L’eremo di Santa Rosalia alla Quisquina è una costruzione lungo le pendici del monte Quisquina nel territorio di Santo Stefano Quisquina, della provincia di Agrigento.
L’eremo è stato costruito nelle vicinanze della grotta in cui si rifugiò per gran parte della sua vita santa Rosalia, la vergine palermitana.

Posto a 986 m s.l.m., la struttura eremitica è caratterizzata da uno stile architettonico definito ambientale poiché costruito e cresciuto a tappe quasi in maniera organica e che ben si mimetizza con l’ambiente circostante; l’eremo comprende, oltre alla “grotta”, la chiesa, la cripta e gli ambienti conventuali come le celle, la cucina ed il refettorio.

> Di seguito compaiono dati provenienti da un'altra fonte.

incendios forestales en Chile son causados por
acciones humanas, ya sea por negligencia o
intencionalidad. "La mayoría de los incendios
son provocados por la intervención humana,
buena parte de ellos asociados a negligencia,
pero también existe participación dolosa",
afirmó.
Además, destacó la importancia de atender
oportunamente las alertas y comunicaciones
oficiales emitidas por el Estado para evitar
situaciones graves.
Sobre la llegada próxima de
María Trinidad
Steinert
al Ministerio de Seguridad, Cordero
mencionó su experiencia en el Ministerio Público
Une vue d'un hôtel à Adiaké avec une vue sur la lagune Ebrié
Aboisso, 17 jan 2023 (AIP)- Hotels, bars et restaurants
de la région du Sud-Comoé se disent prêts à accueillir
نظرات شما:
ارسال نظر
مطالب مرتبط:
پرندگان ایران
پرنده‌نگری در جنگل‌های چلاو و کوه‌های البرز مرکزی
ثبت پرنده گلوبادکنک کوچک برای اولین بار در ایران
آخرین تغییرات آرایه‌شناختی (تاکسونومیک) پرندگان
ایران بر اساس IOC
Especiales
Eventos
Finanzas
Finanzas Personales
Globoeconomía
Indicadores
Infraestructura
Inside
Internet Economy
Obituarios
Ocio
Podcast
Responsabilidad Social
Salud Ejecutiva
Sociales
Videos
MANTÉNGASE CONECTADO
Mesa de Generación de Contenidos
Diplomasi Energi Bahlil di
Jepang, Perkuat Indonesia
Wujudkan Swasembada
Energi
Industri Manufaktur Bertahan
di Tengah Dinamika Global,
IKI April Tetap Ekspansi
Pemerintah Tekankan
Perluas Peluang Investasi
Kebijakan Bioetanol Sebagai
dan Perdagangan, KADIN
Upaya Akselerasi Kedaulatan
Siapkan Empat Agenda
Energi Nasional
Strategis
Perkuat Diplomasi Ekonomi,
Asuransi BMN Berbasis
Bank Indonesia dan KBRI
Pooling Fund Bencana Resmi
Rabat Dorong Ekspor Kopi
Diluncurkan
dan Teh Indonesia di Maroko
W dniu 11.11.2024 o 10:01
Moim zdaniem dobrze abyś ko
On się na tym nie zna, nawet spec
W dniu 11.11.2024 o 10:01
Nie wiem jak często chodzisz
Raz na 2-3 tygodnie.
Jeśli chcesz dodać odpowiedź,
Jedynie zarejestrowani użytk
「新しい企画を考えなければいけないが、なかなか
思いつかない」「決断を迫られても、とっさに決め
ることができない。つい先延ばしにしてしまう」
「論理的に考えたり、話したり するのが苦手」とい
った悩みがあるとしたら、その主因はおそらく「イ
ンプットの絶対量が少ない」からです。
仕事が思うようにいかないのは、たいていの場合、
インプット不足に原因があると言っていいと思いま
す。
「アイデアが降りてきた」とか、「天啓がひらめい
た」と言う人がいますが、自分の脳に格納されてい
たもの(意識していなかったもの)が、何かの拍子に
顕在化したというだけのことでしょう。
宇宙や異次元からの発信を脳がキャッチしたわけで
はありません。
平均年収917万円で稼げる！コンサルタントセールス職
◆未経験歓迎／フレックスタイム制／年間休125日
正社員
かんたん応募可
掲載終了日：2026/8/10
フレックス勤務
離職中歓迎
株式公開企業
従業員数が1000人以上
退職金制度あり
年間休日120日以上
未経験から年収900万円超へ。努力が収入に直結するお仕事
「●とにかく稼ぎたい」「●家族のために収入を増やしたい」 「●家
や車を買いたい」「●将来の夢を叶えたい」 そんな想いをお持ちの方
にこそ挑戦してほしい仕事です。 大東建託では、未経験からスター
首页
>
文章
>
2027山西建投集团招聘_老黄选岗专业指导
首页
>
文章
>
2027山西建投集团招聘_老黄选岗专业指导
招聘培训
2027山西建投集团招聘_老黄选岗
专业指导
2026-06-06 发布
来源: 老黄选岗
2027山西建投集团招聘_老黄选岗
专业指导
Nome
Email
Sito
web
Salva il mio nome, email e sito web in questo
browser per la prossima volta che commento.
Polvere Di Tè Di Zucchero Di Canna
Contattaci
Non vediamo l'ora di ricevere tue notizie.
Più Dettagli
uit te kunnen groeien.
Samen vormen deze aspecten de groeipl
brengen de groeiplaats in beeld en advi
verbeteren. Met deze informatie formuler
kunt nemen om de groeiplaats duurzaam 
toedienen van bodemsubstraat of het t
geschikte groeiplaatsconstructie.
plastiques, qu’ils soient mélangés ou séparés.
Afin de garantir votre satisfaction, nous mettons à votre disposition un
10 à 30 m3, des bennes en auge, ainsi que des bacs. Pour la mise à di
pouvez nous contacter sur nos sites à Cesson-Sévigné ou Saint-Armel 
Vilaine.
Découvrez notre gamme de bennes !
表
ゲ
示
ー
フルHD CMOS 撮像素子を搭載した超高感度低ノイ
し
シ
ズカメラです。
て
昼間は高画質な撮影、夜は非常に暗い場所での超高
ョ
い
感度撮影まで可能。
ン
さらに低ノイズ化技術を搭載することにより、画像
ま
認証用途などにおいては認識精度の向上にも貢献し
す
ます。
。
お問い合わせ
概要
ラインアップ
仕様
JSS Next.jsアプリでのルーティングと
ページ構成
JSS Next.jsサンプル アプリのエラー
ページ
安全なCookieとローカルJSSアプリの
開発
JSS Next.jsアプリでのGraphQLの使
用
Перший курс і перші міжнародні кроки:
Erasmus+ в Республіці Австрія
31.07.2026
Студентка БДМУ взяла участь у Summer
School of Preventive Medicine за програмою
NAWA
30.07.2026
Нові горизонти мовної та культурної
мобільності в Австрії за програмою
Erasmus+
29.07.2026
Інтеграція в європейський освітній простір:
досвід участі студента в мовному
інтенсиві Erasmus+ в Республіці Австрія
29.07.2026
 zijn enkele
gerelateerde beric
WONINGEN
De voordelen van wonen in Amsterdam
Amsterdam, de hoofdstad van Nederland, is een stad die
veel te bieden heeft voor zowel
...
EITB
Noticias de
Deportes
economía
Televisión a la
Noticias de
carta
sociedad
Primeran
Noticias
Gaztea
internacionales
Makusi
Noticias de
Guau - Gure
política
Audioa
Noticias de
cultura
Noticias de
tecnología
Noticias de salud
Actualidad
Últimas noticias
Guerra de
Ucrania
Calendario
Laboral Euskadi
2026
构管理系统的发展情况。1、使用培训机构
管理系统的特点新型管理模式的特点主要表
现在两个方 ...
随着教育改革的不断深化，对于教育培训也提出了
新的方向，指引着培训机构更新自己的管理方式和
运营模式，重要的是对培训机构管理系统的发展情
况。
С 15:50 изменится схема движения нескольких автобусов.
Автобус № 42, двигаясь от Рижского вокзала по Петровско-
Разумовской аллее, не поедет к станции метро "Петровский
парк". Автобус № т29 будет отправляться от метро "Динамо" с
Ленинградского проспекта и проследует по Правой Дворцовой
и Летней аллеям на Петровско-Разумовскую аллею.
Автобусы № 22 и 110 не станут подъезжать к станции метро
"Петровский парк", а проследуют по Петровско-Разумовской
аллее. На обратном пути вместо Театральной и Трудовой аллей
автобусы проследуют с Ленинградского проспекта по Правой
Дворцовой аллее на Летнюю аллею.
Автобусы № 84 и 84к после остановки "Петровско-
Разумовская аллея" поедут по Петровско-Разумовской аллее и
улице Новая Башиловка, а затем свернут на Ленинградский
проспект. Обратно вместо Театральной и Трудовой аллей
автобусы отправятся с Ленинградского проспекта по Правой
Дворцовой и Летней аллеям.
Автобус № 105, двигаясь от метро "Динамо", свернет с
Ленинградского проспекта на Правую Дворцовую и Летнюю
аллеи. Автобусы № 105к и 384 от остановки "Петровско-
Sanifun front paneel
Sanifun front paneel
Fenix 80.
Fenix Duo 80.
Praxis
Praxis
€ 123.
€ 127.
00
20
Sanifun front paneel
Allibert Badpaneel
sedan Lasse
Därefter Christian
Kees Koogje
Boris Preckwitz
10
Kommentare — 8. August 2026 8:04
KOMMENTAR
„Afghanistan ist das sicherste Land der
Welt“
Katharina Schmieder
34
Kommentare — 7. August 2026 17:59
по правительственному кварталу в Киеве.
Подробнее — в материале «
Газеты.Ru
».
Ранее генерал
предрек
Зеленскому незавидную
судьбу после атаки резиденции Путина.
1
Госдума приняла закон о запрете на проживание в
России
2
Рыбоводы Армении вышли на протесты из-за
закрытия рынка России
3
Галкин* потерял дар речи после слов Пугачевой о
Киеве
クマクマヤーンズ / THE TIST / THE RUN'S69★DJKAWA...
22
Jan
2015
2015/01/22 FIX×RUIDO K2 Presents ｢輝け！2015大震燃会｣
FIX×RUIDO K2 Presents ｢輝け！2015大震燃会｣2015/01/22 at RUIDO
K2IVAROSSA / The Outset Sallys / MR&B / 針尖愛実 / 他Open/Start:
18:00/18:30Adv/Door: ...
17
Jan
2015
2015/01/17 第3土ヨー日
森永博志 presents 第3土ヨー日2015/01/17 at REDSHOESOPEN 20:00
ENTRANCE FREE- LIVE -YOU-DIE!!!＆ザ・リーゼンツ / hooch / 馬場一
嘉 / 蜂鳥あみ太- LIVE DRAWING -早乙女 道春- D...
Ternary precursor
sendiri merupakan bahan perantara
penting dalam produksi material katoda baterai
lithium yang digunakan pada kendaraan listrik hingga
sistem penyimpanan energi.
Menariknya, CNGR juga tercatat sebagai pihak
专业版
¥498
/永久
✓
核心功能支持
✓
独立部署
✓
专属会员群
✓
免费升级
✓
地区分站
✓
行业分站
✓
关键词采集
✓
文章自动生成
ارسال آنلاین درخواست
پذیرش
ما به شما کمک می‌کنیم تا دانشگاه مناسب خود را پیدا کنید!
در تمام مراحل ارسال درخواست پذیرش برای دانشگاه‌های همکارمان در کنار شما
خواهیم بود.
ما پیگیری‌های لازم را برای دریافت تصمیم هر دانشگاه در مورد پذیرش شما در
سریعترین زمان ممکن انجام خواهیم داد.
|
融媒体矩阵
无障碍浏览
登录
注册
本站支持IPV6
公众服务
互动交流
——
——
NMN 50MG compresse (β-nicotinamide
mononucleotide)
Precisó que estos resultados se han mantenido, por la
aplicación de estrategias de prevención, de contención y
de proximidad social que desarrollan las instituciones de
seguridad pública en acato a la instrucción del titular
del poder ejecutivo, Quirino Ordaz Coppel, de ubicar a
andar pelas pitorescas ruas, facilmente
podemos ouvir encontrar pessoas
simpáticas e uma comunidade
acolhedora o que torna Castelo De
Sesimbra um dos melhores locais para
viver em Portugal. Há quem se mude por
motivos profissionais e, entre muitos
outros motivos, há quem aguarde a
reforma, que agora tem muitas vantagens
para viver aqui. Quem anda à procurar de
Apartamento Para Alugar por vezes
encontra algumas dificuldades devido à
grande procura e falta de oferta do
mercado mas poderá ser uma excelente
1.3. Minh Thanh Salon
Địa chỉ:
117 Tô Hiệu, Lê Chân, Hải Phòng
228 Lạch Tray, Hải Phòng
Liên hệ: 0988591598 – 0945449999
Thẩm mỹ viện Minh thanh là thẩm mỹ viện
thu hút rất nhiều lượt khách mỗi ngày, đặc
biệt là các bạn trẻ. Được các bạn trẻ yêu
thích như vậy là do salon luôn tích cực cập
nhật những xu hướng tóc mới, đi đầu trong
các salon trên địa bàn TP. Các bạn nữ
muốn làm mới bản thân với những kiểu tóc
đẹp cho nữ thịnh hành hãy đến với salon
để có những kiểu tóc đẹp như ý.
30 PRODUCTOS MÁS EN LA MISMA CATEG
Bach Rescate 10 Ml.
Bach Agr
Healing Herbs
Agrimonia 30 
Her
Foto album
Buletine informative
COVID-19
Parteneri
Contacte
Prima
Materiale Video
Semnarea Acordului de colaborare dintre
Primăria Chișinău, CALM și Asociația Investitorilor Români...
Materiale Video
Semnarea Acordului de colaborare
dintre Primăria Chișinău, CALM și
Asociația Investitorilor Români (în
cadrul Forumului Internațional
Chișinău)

Il bosco della Quisquina, posto a nord-est rispetto a Santo Stefano Quisquina, è un luogo umido e ombroso, tanto che i Saraceni lo chiamarono “Koschin” (cioè oscuro); rappresentava il luogo ideale per nascondersi.

In una grotta mimetizzata della vegetazione difficilmente accessibile, la giovanissima Rosalia, fuggendo la vita mondana ed in cerca di solitudine, di pace e soprattutto di Dio, trovò dimora per ben dodici anni (probabilmente dal 1150 al 1162).
La storia dell’eremo ha inizio nel 1624, quando, poche settimane dopo la scoperta dei resti della Santa nella grotta del monte Pellegrino a Palermo, due muratori palermitani il 25 agosto trovarono la grotta e l’epigrafe nel secolare bosco della Quisquina; nelle vicinanze fu subito costruita una cappella.
Grazie all’interessamento del Principe Ventimiglia, vennero ceduti agli stefanesi il 25 settembre 1625 alcuni frammenti delle reliquie della Santa, che vennero collocate in un mezzobusto raffigurante Santa Rosalia. Il busto si conserva, in una artistica cappella, nella chiesa madre e viene portato ogni anno in pellegrinaggio a piedi all’eremo il martedì successivo alla prima domenica di giugno.